Speaker: Qiaoyue Tang, UBC Satistics Co-op M.Sc. Student
Title: Classification of rare cancer subtypes
Abstract: In many biomedical data, the goal is to predict outcomes such as disease subtypes given a set of features such as patients’ characteristics, RNA expression, images, etc. These data are usually imbalanced where the interest lies in properly classifying minority outcomes represented by rare subtypes. High-dimensionality in these data often makes the problem more difficult. In this talk, I will discuss common sampling strategies and algorithm-level approaches to handle classification tasks with the imbalanced condition.
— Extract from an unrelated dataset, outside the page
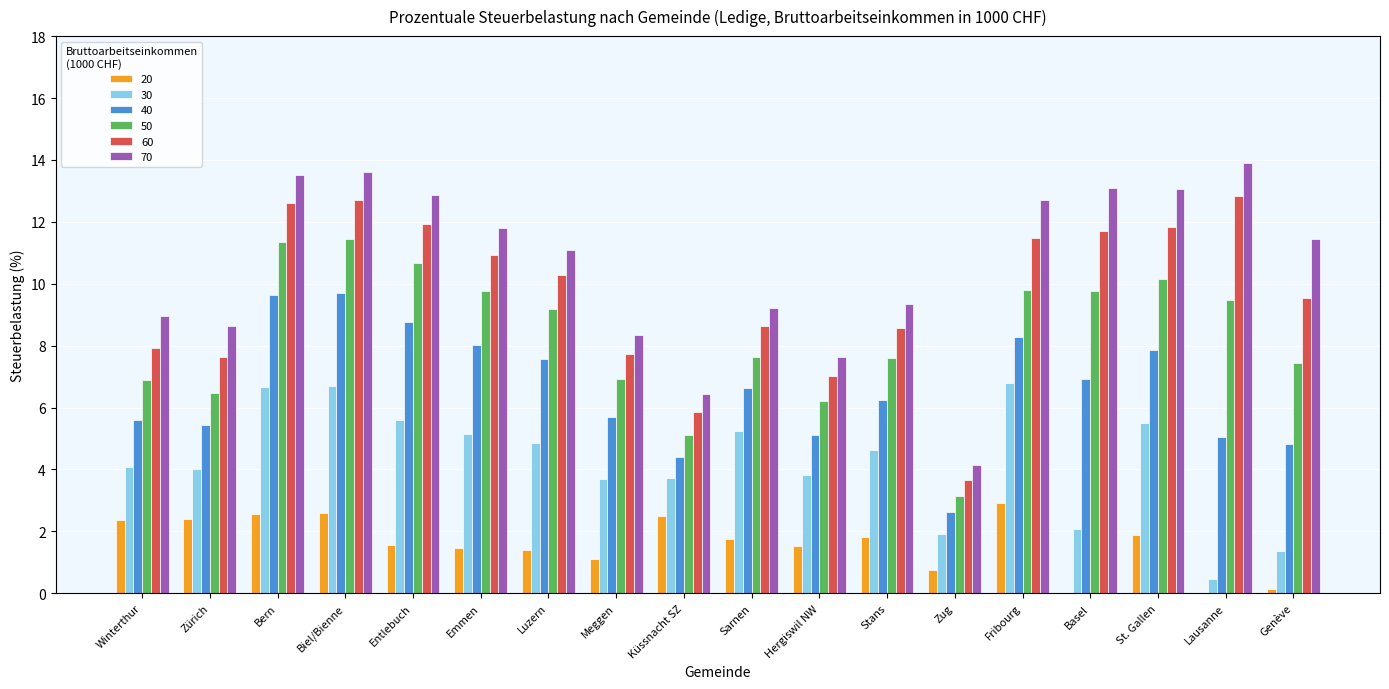

True or false: 30 has a value of 5.2 at Emmen.

True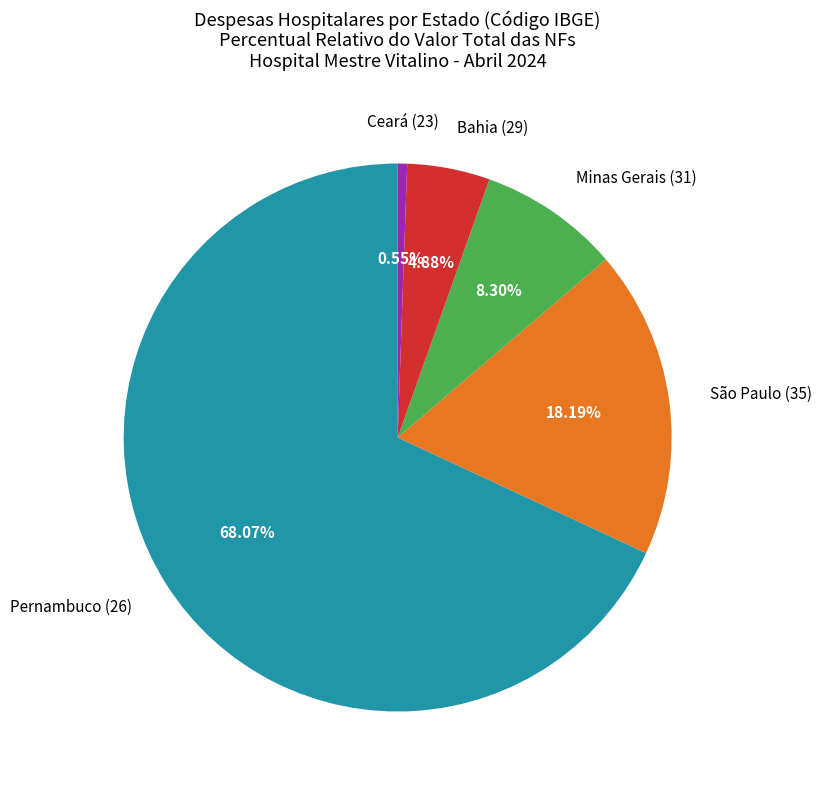

Approximately how many times larger is the value at Pernambuco (26) compared to Bahia (29)?

13.9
Speaker: Jonathan Steif, UBC Satistics Co-op M.Sc. Student
Title: Histone Modifications in Diverse Human Cell-Types: An Integrative Analysis of 70 ChIP-seq Datasets
Abstract: Chromatin immunoprecipitation followed by high-throughput sequencing (ChIP-seq) is a relatively new advancement in the study of protein-DNA binding. High costs associated with deep sequencing are still a limiting factor for most researchers, leading to published datasets with low numbers of biological replicates and often no technical replicates. These inadequate sample sizes have left several rudimentary questions relating to the consistency and variability of protein-DNA binding unanswered. Namely, are certain genomic regions consistently marked by proteins in samples of the same disease or cell-type? Are these marked genomic regions observed across samples of different cell-types? To what extent does the choice of signal detection algorithm (peak-caller) bias results?
This integrated analysis of 70 datasets available via the International Human Epigenome Consortium employs machine learning techniques to examine the variability in the enrichment of six histone modifications in both cancerous and normal human tissues. Traditional peak-calling algorithms are limited in that they are incapable of handling multiple ChiP-seq samples as inputs. The statistical assumptions behind a range of popular algorithms are critiqued, motivating the need for new algorithms better suited for large-scale analyses.